I can firmly recall my first encounter with Pennywise the Dancing Clown as a naïve 11 year old boy– the original 1990 TV mini-series was showing at 9pm on the Horror Channel one school night and I set the reminder on my Sky box, settling into enjoy/endure the three hour runtime in order to experience Tim Curry’s toe-curling performance for the first time. A mere five minutes later, I had changed the channel. My face was icy white and my heart was beating out of my chest; I hadn’t even reached the end of the immortal opening scene in which Pennywise appears in the storm drain to entice 4 year old George Denborough to his death before I had been forced to forfeit. The next few weeks were spent crossing the road to avoid any drains.
Fast forward a full 10 or 11 years and we have an updated film version of Stephen King’s highly esteemed novel, this time with Bill Skarsgard portraying the evil, shape-shifting clown and set almost 30 years after the book in the 1980’s.
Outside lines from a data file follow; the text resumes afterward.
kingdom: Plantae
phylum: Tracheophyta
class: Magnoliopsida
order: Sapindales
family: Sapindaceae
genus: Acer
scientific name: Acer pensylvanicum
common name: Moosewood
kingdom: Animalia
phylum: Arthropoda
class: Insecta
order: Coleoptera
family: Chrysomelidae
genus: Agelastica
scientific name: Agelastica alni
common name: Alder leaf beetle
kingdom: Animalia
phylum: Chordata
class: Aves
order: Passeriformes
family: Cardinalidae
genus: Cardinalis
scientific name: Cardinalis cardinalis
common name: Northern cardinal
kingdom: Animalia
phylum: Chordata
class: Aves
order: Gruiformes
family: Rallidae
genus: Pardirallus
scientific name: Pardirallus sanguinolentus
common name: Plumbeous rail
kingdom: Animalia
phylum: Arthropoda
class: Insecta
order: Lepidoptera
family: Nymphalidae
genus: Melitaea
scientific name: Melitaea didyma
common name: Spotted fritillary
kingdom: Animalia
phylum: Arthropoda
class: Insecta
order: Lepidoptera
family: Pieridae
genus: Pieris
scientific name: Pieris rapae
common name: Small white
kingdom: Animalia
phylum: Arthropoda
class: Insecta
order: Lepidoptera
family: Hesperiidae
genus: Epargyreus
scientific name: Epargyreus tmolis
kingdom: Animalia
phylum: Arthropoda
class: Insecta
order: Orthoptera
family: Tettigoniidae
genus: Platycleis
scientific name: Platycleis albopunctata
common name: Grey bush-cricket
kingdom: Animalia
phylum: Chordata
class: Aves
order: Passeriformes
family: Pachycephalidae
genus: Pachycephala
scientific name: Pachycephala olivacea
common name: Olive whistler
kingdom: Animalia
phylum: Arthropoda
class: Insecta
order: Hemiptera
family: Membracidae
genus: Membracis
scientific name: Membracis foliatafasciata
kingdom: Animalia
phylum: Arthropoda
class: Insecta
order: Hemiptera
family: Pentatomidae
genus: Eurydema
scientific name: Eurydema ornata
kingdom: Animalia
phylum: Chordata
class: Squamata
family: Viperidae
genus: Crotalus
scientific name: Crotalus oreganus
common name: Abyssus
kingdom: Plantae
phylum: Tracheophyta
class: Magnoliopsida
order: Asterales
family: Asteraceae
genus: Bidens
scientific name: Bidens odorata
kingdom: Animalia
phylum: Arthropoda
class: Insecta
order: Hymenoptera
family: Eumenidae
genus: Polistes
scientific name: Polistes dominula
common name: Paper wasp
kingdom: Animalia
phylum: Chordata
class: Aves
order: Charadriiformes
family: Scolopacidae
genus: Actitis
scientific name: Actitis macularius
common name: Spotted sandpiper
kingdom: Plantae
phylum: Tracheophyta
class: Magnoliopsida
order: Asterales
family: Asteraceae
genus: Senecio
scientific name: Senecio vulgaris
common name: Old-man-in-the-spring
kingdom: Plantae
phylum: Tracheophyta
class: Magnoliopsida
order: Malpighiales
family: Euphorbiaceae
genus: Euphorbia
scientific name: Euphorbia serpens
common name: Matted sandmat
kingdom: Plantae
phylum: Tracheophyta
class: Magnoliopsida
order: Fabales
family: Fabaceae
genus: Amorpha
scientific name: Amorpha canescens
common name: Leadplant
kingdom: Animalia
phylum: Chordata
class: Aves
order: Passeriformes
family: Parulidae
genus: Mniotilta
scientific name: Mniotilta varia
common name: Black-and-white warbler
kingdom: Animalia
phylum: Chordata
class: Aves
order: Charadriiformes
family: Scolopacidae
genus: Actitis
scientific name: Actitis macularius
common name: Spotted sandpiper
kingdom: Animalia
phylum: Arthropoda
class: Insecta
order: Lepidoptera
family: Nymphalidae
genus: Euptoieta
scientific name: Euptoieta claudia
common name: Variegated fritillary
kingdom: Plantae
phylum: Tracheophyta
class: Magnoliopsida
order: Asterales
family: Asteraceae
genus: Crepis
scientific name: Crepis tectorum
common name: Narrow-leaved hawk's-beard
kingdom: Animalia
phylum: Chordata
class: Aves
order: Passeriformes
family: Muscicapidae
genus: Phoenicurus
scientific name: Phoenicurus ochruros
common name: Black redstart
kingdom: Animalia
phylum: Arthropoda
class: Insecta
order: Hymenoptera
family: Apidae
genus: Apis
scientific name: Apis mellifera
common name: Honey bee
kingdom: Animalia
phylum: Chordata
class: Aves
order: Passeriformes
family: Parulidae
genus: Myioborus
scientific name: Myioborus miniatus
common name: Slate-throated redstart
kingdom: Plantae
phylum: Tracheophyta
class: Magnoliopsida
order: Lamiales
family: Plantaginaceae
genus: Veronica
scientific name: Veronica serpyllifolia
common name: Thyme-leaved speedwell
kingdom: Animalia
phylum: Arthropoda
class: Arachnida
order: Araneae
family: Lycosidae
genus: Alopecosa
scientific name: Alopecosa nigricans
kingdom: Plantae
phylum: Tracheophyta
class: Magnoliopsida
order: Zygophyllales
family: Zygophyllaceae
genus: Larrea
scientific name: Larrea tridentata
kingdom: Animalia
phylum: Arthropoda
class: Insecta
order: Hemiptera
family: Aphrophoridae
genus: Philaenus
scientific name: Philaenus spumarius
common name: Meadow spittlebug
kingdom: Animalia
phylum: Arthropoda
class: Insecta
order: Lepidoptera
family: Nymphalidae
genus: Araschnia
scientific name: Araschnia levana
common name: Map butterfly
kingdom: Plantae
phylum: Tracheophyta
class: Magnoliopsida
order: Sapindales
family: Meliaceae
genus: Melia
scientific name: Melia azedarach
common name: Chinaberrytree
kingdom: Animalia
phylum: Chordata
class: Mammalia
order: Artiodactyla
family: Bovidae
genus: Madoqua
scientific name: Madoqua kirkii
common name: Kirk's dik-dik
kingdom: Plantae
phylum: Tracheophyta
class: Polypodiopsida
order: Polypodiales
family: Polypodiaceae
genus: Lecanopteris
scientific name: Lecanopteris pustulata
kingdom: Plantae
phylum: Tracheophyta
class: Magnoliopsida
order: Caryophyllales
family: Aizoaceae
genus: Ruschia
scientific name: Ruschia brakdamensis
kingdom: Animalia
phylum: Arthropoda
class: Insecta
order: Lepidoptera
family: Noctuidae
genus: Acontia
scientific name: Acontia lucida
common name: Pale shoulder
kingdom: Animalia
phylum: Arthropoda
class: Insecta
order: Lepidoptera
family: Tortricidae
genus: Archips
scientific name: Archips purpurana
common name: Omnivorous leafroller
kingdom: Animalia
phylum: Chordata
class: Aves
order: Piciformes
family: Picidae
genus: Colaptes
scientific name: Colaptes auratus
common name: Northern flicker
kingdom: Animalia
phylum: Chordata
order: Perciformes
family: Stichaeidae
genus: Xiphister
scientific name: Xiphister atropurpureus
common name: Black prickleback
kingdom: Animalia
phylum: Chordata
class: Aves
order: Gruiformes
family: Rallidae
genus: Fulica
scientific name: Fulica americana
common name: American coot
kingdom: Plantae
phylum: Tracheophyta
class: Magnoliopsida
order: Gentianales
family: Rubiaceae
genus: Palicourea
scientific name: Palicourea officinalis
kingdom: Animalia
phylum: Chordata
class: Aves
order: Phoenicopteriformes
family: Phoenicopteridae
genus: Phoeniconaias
Highly anticipated (the It trailer is the most watched movie trailer within 24 hours worldwide) this big-screen adaptation smashes all expectations to produce one of the best films of the year, and is sure to replace Tim Curry’s version as the definitive telling of Stephen King’s story.
It revolves around the ‘Losers club’, a group of school friends who come to realise that they are all being haunted by their worst fears and that their parents are oblivious to the danger that they are in. In order to ensure that no more children are abducted or murdered, the gang take it upon themselves to put an end to the ongoing horrors. More of a part teenage coming of age story, part comedy at times, It leans heavily on the boys and girls that constitute the Losers club for most of the film – thankfully, the group’s connections and interactions help make this a pleasure. Finn Wolfhard (of Stranger Things fame) as Richie Tozier and Jaeden Lieberher playing Bill Denborough particularly shine; Lieberher acts out Bill’s trademark stutters perfectly while Wolfhard curses his way through the film, providing the comic foil to the terror moving around him.
While there are warm and comedic moments scattered throughout the film, the real crux of the story (and the reason why the trailer was shared so often) is Pennywise – the malevolent force who pops up in various guises depending on the fears of the character he is stalking but mainly as the clown best associated with It. Skarsgard’s Pennywise is poles apart from Tim Curry’s in the original TV series – Pennywise menaces like never before. Technological advances in the 27 years since Tim Curry donned the orange buttons and red nose allow Skarsgard’s version to reveal even more rows of razor sharp teeth and to savage his victims in ways far more violent than seen previously. But Skarsgard’s acting also helps to make Pennywise appear far more frightening – he advances in strides and towers far above the child actors across from them, often drooling and growling. He still manages to possess a child-like innocence, none more so than in the opening scene where he tricks George Denborough into interacting with him from the aforementioned storm drain. The less said about the scene in which he dances (the one which has already become a much shared meme) the better.
Every child gets there moment in the sun with Pennywise as he isolates them and manifests himself to them as their worst fears – this often provides the biggest frights of the film but it can also get repetitive, and I found myself trying to count at one point how many more individual Losers were left to go through their Pennywise initiation sequence. Director Andy Muschietti does lean mostly on jump scares to get the audience squirming in their seats, however, the fear and dread conveyed in different scenes help to ensure that the film doesn’t rely entirely on a clown jumping out of cupboards to scare the audience. The haunted house scene is deeply uncomfortable but the set-piece involving the projector is an absolute beauty – I found myself jumping so far out of my seat at one point that I thought I was going to have to be scraped from the roof before the next showing.
It is one of those rare movie experiences that don’t come around too often – a horror film which has a great story, with solid acting and moments of genuine comedy. Purists may point to differences between the novel and the movie but for the most part this is a highly successful adaptation of a brilliant Stephen King book and a massive update on the previous attempt at the source material.
Watching It alone? Not advisable. And neither is answering any calls from the drains.